As for widespread reports that Zucker’s initial choice for Cuomo’s TV wife was CNN’s Erin Burnett, who allegedly resisted his entreaties to abandon her 7 p.m. show, OutFront, for the early-morning gig, Zucker indicated that rumors of the nuptials were greatly exaggerated.
“I had two conversations with her,” Zucker said, “and in the end we both decided that it was probably more important for her and more important for the network that she stay where she was at 7. She preferred not waking up at that hour… But we never got beyond those two conversations.”
There was also a good deal of talk about how CNN New Day will distinguish itself from its competitors at the broadcast and cable networks—top-rated Fox News being first among them.
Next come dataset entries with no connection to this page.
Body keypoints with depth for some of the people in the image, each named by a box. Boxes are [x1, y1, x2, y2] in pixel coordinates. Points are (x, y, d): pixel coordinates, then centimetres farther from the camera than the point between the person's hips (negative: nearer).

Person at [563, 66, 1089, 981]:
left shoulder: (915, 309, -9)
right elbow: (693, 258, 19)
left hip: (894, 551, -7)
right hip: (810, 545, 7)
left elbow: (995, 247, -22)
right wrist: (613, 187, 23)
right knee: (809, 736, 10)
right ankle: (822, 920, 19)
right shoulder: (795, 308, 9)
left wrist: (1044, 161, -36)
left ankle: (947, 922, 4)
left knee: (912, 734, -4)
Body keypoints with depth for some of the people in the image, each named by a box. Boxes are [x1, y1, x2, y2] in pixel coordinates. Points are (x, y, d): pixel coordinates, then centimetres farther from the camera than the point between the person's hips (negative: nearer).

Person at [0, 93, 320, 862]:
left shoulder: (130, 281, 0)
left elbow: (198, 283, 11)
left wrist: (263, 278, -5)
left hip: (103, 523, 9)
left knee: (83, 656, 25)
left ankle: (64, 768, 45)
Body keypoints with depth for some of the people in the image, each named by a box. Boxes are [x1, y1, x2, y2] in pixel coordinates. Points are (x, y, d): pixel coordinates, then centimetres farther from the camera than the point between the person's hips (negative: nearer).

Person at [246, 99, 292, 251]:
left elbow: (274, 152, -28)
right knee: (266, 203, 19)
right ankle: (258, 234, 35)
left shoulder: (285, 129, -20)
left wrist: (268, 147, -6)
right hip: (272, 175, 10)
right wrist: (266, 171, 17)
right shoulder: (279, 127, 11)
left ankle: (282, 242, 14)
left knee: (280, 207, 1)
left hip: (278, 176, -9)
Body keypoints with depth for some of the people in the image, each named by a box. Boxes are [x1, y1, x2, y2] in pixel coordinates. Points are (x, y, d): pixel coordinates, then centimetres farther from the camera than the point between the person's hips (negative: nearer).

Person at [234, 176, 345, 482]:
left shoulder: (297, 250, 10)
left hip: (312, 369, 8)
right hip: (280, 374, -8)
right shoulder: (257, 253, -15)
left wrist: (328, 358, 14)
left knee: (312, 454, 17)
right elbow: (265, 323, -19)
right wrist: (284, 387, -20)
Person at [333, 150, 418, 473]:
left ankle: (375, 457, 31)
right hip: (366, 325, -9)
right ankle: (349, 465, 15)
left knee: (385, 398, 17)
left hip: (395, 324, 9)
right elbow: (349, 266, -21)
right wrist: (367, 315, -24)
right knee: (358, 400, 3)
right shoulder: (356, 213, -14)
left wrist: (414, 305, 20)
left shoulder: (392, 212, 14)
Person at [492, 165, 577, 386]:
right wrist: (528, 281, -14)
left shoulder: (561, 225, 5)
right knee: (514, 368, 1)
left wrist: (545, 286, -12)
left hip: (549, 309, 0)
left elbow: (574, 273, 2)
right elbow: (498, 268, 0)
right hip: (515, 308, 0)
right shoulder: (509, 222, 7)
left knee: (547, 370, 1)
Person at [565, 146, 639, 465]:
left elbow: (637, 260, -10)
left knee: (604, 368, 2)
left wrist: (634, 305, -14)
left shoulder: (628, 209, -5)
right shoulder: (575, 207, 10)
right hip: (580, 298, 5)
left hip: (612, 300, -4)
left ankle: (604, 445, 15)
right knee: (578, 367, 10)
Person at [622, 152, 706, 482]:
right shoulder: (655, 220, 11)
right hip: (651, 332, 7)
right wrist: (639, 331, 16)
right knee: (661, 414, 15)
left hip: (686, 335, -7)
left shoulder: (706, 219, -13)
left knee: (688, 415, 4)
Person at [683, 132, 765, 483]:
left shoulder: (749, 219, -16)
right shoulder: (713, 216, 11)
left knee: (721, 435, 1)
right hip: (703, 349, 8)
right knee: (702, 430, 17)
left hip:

Frucci said social media would be a component. Murphy said the show will be “super-newsy.” Zucker tried to set the bar at a reasonable height, saying he expected improvement in ratings performance but adding that he will be “patient.”
As he tried to depart, he was surrounded by a scrum of inquisitive breakfasters who pressed him on CNN’s occasionally error-prone coverage of the Boston Marathon bombings—Zucker stoutly defended his network, pointing out that, unlike other media, it was quick to correct mistakes—and whether he plans to continue airing CNN’s Sunday media-analysis show Reliable Sources.
“Of course. Yes,” Zucker said of the program hosted by Howard Kurtz, who until recently was Washington bureau chief for Newsweek and The Daily Beast and devoted part of last Sunday’s installment to a series of journalistic errors he has made and the nature of his relationship to another Internet outlet, The Daily Download. “Reliable Sources will continue and Howie will continue to host that program.”